This tool helps you decompose large, high-dimensional data into hierarchal substructures.
- Each cluster you see here represents a split that happens often when a random
forest is trained on your data in an unsupervised manner.
More technically, each node you see is a collection of individual nodes in the RF
that were clustered together, and the properties of each node cluster are average properties of the member nodes.
Clustering procedures used to construct these clusters can vary, but by default they are constructed based on changes
in the mean of the output labels for samples the node relative to its parent.
- Each cluster can tell you which samples it frequently observes, and which samples
its sister nodes frequently observe.
Because each cluster observes some samples more often than others, each cluster represents a subspace
of your data. The samples in each subsapce are more similar to each other than they are to samples elsewhere.
Intuitively you can think of the clusters presented here as hierarchicaclly clustering your data.
- Each cluster can tell you what changes in output labels it predicts.
The behavior of features in a subspace might be different than the behavior of features
globally. Depending on your data, each subspace might have totally unique feature covariances. Random Forests are helpful in finding out if this is the case.

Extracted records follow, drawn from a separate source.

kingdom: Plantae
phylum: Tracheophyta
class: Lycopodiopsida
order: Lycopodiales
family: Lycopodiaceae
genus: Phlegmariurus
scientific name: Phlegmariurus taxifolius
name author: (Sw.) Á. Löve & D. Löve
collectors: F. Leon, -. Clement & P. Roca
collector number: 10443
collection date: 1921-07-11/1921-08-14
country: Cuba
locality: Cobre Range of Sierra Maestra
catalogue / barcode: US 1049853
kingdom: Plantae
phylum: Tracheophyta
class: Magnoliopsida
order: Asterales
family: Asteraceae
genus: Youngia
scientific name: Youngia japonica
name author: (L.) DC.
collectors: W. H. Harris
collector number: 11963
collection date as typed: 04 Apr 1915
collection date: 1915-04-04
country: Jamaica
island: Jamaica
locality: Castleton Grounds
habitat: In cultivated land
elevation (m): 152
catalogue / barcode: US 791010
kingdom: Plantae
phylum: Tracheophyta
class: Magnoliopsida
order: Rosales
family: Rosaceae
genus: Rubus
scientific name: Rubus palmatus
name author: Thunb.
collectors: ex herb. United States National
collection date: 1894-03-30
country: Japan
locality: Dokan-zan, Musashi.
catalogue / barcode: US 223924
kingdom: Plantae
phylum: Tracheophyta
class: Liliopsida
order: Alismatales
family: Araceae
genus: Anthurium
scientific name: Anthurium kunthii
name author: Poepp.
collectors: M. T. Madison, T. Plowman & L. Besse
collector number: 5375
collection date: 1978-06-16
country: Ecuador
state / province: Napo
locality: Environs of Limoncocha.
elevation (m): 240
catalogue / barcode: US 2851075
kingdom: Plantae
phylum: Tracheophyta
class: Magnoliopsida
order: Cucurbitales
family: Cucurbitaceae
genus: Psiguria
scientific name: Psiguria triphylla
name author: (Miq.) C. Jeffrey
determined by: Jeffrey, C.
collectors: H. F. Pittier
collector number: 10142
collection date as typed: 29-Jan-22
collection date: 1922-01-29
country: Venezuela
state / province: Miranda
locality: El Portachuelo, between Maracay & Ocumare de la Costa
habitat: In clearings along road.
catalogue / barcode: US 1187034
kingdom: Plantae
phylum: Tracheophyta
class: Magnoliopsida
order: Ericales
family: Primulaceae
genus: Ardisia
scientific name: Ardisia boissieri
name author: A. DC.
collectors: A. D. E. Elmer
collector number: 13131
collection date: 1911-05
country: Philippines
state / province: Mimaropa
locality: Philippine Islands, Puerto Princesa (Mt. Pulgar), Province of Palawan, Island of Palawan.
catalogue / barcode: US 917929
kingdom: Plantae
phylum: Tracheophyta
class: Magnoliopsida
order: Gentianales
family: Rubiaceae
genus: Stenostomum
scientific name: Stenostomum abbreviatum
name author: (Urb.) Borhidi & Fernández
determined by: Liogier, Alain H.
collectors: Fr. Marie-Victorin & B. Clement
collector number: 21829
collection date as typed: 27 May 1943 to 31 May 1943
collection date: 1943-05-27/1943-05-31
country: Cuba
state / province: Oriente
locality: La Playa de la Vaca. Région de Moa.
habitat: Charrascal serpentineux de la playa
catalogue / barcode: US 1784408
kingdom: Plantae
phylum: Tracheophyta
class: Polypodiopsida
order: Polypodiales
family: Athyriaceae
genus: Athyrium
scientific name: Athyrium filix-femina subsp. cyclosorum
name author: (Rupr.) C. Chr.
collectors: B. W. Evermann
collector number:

- Empirically, we observe that the nodes in each cluster usually have a well-defined relationship to nodes in other clusters, but it is not as easy to build
an appealing visual representation of the transitions that frequently occur between nodes. The consensus tree on the left is an approximate best guess, but
for your convenience we also provide a probability ratio measure, which tells you how much more likely you are to encounter a sample in one cluster given that you have already seen it in another.
Additionally we also provide you with transition counts for each cluster to each other cluster.